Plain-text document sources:
== Segment start ==
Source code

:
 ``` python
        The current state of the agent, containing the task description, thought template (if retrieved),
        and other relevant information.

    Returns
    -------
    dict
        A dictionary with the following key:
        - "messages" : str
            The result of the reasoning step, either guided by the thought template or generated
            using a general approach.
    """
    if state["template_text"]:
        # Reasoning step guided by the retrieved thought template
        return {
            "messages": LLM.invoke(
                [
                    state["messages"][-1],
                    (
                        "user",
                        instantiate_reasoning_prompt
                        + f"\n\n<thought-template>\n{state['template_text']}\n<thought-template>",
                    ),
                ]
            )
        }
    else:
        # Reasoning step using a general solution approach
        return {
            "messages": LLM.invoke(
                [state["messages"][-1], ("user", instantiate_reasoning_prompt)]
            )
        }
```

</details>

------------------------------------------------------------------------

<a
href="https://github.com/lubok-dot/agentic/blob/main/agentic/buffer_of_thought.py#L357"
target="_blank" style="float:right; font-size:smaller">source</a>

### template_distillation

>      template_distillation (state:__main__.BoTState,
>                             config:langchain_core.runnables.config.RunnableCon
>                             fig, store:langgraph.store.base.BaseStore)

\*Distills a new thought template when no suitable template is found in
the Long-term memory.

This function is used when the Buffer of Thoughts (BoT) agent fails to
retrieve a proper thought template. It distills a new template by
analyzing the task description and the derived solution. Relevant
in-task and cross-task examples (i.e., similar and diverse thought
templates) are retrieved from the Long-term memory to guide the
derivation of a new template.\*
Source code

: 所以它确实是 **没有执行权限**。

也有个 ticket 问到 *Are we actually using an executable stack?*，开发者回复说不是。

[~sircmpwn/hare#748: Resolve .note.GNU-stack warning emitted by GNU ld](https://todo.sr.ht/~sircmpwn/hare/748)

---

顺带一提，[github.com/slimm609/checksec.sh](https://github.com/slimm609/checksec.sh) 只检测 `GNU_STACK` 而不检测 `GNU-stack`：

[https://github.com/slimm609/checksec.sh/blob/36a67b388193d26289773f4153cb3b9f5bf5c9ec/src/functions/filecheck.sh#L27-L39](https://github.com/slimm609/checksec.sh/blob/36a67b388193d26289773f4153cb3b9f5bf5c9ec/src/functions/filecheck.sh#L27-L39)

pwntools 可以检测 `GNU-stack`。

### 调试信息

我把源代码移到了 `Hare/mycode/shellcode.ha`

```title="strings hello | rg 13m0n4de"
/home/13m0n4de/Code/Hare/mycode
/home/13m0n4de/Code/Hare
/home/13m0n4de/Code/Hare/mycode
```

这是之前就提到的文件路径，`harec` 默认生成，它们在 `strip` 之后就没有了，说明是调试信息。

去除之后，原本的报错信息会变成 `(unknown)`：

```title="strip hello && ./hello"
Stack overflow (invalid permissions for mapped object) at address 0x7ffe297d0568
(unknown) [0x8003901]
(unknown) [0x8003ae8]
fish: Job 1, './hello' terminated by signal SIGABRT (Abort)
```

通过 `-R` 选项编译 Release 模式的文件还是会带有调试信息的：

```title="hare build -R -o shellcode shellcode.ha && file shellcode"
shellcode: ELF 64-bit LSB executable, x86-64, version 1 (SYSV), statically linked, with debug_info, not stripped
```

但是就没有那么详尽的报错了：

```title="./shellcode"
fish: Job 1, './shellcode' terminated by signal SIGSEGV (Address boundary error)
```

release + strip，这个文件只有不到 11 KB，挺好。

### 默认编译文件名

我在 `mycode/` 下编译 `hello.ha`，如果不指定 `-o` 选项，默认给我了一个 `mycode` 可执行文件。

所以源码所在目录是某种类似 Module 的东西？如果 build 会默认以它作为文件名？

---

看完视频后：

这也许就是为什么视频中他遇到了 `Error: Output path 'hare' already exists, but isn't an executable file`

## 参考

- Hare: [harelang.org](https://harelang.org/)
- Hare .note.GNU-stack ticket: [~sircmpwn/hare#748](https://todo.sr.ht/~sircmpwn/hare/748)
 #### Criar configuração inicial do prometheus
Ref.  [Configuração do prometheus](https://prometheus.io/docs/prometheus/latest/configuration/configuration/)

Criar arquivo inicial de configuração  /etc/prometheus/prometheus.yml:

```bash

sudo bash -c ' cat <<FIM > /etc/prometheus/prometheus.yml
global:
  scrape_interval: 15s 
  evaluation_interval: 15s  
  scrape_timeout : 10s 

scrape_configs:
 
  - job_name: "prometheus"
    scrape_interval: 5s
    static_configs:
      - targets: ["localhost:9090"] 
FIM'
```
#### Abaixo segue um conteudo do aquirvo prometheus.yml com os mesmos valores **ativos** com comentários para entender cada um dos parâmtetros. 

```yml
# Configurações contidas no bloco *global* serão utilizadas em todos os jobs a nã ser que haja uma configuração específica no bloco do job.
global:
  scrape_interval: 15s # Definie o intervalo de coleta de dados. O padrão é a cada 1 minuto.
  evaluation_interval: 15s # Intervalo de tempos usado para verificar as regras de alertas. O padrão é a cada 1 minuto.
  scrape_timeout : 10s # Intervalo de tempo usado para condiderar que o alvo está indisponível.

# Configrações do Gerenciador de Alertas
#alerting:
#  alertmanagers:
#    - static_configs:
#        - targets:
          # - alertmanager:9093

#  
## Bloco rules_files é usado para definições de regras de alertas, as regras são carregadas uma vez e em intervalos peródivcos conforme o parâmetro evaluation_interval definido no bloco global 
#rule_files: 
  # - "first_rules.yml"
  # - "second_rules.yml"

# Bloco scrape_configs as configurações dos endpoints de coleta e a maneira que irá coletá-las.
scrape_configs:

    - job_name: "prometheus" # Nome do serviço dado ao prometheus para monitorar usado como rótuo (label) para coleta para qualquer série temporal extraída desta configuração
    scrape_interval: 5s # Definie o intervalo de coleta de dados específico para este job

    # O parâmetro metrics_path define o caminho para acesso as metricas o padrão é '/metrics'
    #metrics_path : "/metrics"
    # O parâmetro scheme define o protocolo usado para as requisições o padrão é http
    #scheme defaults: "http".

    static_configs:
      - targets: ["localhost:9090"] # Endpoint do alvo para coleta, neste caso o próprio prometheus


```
== Segment end ==
• [TASK GOAL] Only the number is wanted here. Please work out how many lines of the records contain "user".

• [EXERCISE RESPONSE] 2